### Task description
Extract, from the listing that follows, each line containing the word "kann".

### Input records
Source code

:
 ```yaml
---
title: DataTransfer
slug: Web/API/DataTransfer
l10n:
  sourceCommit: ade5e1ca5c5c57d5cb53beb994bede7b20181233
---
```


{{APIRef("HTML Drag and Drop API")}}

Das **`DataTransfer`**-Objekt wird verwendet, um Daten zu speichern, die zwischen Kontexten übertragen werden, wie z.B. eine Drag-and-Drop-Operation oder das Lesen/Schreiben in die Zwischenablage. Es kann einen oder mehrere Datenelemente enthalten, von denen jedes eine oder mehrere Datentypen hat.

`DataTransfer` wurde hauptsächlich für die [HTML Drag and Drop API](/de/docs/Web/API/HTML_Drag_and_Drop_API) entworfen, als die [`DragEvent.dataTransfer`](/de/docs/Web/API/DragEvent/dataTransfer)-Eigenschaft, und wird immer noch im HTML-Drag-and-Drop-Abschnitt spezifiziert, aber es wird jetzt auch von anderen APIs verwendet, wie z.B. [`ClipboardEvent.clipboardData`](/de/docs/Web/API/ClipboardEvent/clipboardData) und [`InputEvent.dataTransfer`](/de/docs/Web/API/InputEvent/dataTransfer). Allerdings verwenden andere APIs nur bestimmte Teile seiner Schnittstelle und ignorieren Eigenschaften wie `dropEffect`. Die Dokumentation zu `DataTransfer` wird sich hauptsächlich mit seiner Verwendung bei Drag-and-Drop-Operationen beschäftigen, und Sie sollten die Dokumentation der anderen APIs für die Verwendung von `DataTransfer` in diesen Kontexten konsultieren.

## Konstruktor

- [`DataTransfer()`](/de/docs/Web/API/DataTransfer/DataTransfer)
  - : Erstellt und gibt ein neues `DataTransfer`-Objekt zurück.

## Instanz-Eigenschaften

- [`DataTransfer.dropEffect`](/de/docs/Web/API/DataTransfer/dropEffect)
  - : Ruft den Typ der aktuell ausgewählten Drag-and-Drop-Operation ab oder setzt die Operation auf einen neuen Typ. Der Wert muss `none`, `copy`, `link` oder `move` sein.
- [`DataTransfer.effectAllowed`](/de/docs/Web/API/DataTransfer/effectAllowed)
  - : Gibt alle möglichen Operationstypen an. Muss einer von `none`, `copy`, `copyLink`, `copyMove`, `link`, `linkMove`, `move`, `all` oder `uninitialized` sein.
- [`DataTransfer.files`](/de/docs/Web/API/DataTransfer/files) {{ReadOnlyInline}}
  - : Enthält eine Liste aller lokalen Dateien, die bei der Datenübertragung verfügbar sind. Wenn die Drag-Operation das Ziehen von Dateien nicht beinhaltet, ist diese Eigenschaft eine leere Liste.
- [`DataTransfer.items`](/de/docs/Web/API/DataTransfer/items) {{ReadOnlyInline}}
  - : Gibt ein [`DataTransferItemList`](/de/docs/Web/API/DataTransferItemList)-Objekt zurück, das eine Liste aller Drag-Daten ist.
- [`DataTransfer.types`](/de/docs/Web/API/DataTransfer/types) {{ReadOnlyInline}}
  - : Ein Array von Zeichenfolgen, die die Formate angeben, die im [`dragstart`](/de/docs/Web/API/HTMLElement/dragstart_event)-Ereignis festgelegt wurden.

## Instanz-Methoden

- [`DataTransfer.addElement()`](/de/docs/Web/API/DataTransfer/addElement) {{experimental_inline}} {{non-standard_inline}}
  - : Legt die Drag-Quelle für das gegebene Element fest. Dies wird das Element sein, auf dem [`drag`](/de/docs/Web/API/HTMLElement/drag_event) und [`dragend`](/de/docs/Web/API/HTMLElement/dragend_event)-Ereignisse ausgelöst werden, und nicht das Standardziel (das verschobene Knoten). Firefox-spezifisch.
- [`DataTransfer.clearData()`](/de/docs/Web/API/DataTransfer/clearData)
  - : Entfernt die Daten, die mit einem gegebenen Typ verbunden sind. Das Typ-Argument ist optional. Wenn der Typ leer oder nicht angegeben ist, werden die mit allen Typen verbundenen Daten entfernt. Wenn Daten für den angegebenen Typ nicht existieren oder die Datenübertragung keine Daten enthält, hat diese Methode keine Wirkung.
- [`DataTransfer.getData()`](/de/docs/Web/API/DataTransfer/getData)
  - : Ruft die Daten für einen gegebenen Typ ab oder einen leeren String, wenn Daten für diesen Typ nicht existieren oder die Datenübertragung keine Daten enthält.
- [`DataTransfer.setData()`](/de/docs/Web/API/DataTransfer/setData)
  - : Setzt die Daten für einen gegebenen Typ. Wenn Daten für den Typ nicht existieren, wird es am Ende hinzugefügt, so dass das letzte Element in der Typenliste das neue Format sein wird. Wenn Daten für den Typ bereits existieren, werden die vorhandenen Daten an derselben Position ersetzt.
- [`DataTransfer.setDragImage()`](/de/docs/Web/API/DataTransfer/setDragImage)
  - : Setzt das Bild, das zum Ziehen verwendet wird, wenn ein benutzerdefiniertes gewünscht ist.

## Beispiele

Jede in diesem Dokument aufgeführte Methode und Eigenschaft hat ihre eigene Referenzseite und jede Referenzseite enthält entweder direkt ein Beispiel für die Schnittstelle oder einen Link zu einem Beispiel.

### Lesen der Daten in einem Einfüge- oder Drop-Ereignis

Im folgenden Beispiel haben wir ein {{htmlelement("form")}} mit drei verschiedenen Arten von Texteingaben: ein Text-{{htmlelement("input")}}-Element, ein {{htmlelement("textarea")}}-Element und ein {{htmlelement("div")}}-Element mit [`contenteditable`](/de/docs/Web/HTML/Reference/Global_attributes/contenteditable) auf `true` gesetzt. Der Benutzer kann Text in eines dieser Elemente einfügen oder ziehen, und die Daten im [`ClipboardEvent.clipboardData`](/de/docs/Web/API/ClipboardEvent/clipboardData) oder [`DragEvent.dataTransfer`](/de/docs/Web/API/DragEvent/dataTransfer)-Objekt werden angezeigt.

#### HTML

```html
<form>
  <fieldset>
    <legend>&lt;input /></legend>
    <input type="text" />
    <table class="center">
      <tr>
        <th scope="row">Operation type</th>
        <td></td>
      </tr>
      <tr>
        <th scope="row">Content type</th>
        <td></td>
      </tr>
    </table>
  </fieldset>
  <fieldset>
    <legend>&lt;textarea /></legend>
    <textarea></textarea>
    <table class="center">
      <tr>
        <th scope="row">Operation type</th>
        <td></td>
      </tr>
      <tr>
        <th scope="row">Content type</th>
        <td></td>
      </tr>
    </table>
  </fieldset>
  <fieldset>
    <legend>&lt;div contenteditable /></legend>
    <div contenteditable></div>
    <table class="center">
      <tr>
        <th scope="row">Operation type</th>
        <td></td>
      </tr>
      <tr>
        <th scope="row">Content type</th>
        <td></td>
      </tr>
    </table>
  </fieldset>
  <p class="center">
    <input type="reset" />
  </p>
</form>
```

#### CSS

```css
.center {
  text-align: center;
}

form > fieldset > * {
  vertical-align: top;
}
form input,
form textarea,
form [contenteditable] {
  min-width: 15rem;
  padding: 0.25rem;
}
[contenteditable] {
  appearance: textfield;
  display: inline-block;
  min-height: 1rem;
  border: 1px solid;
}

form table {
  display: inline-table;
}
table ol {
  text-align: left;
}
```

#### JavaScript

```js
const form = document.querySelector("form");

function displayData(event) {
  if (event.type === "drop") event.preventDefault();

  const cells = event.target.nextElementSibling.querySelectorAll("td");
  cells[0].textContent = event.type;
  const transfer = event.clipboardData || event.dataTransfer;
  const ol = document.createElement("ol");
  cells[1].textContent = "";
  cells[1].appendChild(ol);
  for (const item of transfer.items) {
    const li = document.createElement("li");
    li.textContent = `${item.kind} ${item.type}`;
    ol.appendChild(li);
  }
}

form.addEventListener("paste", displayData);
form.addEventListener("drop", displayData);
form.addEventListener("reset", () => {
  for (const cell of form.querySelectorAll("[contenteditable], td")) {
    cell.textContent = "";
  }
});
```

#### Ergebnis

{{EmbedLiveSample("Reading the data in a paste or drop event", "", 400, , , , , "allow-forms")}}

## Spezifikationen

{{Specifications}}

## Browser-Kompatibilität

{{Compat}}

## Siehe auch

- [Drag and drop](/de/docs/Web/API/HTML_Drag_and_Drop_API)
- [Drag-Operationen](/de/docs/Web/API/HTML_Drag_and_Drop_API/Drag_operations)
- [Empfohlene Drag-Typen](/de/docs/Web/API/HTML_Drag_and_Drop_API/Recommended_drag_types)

### Solution to the problem
Das **`DataTransfer`**-Objekt wird verwendet, um Daten zu speichern, die zwischen Kontexten übertragen werden, wie z.B. eine Drag-and-Drop-Operation oder das Lesen/Schreiben in die Zwischenablage. Es kann einen oder mehrere Datenelemente enthalten, von denen jedes eine oder mehrere Datentypen hat.
Im folgenden Beispiel haben wir ein {{htmlelement("form")}} mit drei verschiedenen Arten von Texteingaben: ein Text-{{htmlelement("input")}}-Element, ein {{htmlelement("textarea")}}-Element und ein {{htmlelement("div")}}-Element mit [`contenteditable`](/de/docs/Web/HTML/Reference/Global_attributes/contenteditable) auf `true` gesetzt. Der Benutzer kann Text in eines dieser Elemente einfügen oder ziehen, und die Daten im [`ClipboardEvent.clipboardData`](/de/docs/Web/API/ClipboardEvent/clipboardData) oder [`DragEvent.dataTransfer`](/de/docs/Web/API/DragEvent/dataTransfer)-Objekt werden angezeigt.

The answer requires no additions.